There is an old saying that goes, “To get what I never had, I have to do what I have never done.” Another saying is, “If you want to overcome fear, do not sit at home and think about it.” Overcoming fear takes action. But it starts with having a faith and trust in God, the One who holds our lives in His hands. And this comes back to our perception of Him.
The fear we struggle with is evident in how we see God. Rather than trying to see Him as our loving heavenly Father, we have held on to the picture of the disciplining God who sits on His throne waiting for us to make a mistake and then discipline us. Paul did not have this picture of God in his mind.

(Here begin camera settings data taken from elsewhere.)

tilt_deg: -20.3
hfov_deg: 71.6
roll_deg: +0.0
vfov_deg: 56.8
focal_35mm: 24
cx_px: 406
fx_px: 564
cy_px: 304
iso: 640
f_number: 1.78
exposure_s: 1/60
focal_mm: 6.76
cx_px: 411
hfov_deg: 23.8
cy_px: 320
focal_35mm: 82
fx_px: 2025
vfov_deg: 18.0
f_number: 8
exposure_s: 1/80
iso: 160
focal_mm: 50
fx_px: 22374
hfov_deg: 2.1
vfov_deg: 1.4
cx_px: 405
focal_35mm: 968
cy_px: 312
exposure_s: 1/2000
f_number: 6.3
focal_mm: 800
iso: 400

For Paul, his view of God gave him confidence, not fear. So how do we look to the future with confidence like Paul? His text gives a different perspective.
Firstly, we need to change how we think. The Bible tells us we should think of others before ourselves. We are to think of those less fortunate. The widows, poor the ones who are hurting. We should be servants and wanting to serve one another, pray for others and love one another. When the world gets out of our thinking and Christ gets into our thinking is when we will see Him more clearly. We will see the future as Paul saw the future with great hope and clarity.

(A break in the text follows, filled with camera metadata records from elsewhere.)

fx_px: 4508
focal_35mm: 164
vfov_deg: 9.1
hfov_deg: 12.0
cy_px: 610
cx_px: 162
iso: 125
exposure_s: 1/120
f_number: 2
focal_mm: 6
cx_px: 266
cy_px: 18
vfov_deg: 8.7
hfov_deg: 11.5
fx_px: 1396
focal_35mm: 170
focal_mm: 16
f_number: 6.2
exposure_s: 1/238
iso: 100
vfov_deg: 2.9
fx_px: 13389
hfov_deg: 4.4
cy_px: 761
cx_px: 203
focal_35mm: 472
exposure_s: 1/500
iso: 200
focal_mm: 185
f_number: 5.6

How? Romans 12:1-2 says, “Therefore, I urge you, brothers and sisters, in view of God’s mercy, to offer your bodies as a living sacrifice, holy and pleasing to God—this is your true and proper worship. Do not conform to the pattern of this world, but be transformed by the renewing of your mind. Then you will be able to test and approve what God’s will is—his good, pleasing and perfect will.”
It begins by seeking God and we do that by reading His Word. Transformation begins from within. It is God’s Spirit at work in you. As our hearts are changed, our attitudes change as well. We cannot be the same when we encounter Jesus. God saves us the way we are but His grace and love does not keep us there.
Secondly, change how you see ourselves. Many people either have too high a view of themselves or too low a view. We used to call the low view, “worm” theology from the lyric of “Amazing Grace.” “For such a worm as I.” Here is a truth all of us need to understand. Don’t see yourself as a nobody, but rather as a work in progress.
Philippians 1:6, my favourite verse, says, “being confident of this, that he who began a good work in you will carry it on to completion until the day of Christ Jesus.” In other words, God will finish what He started in your life, and it’s not over until He says it’s over.
Lastly, change the way you think God sees you. Yes, we are a work in progress, but when God sees us, He sees the finished product. He sees the end from the beginning. We live as if God still sees us as we were prior to coming to faith. God does not see us that way. Like a new coat, God sees Jesus’ righteousness on us. Romans 10:22 says, “This righteousness is given through faith in Jesus Christ to all who believe.” Our once “filthy rags” have been replaced by Jesus’ new clothing.
I want us to think about all the promises God has for us in His Word. When you stop and think about them, it is staggering! In John, Jesus said He is going to build a mansion for you. In Revelation we are told that in Christ the “old is gone and the new has come.” In regards to sin, God has forgotten the past, so we should too. He has a purpose and destiny for you. How do we know that? Job lost everything and God still blessed him in the end. This means we need to continue in our trust in God, His Word and His destiny for you.
So as we go into 2019, let this years New Year’s resolution be that I my know Christ in a deeper and more personal way. When we do this, we can say the same thing Paul is saying: “I don’t mean to say that I have already achieved these things or that I have already reached perfection. But I press on to possess that perfection for which Christ Jesus first possessed me. No, dear brothers and sisters, I have not achieved it, but I focus on this one thing: Forgetting the past and looking forward to what lies ahead.”